Why the plantation? Well, I think Scarlett & Rhett would be quite comfortable in this stunning home, don’t you? It was built the same year that Gone with the Wind was released (1939)! In addition, Sue is a founding member of our garden swap and she and Ashley have turned their backyard garden into quite the productive plantation. Garden goodies contributed to the swap included kale, chard, zucchini, guava, lemons, avocados, as well as homemade basil oil, rosemary oil, and herb butter. With all these goodies, Scarlett would surely proclaim, As God is my witness, I’ll never be hungry again.
The cocktail contributions included:
- Peach & Balsamic Shrub
- Fig Vodka & Ginger Sparkler
- Lemon-Basil Breeze
- Summer Grape Vine (made with homegrown grapes!)
- Tomato & Avocado smoothies
- Caipirinha smoothie
- Cucumber & Jalapeno Margarita
So many creative combinations! KC & Helen were crowned as the Master Mixologists with their backyard garden sourced Mo’jito Mo’Betta Cocktail. (KC & Helen are the same couple that so generously dropped by with neighborly eggs from their chickens.)
My contribution was from locally foraged ingredients. I was, of course, inspired by the southern spirit (and spirits). Did I win? No, but frankly my dear, I don’t give a damn! Aren’t we all winners in this neighborhood?

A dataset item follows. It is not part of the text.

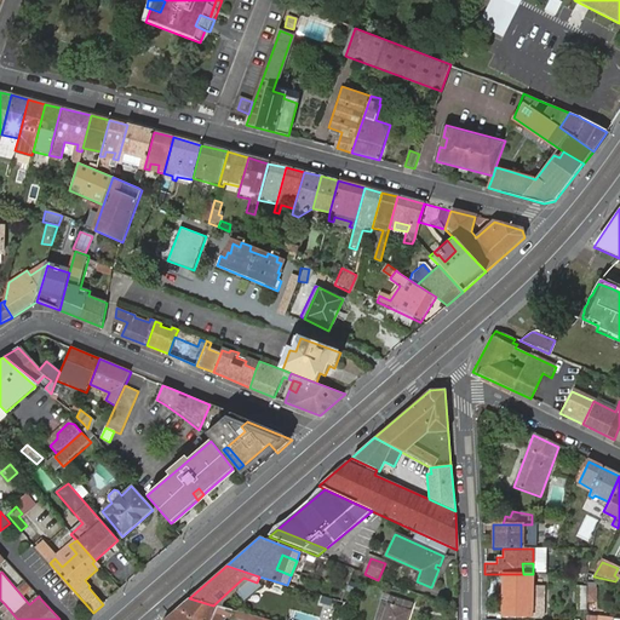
[(534,578),(534,574),(533,574),(523,574),(506,574),(506,577),(504,577),(504,592),(500,592),(500,602),(505,602),(506,618),(543,616),(543,600),(532,600),(530,583),(537,583),(537,578),(534,578)]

How to be Neighborly: Mix & Mingle
Floral Park Forager
- 1.5 oz Lime, Rosemary & Honey Simple Syrup (*)
- 1.5 oz bourbon
- Splash of brandied cherry juice or pomegranate juice/syrup
- 1.5 oz club soda
- Garnish with sugared rosemary spear with a brandied cherry
- Pomegranate seeds
Pour simple syrup, bourbon, soda and juice over ice. Garnish with sugared rosemary spear topped with a brandied cherry. Sprinkle in pomegranate seeds.
Use the sugared rosemary to stir the drink. The sugar on the rosemary will sweeten the drink.
Lime, Rosemary & Honey Simple Syrup
- 1/4 c honey
- 1/4 c sugar
- 1/2 c water
- 2 springs rosemary, bruised to release oils
- Juice from 10 limes (about 2/3 c)
In a sauce pan, combine the honey, sugar, water, and rosemary. Stir the mixture over medium low heat to melt the sugar and honey, but don’t bring it to a boil. You just want to steep the rosemary a bit. Set aside to cool. Once cool, add the lime juice.
- 3 inch rosemary stems, bottom inch of leaves removed
- 3 Tbsp sugar
- 1 Tbsp water
- Sugar for dusting
In a small sauce pan, melt the sugar and water over medium heat. When the sugar and water are combined, remove from the heat. Dip the rosemary spears, leaves first into the sugar water, and then dust with granulated sugar. Set aside to dry.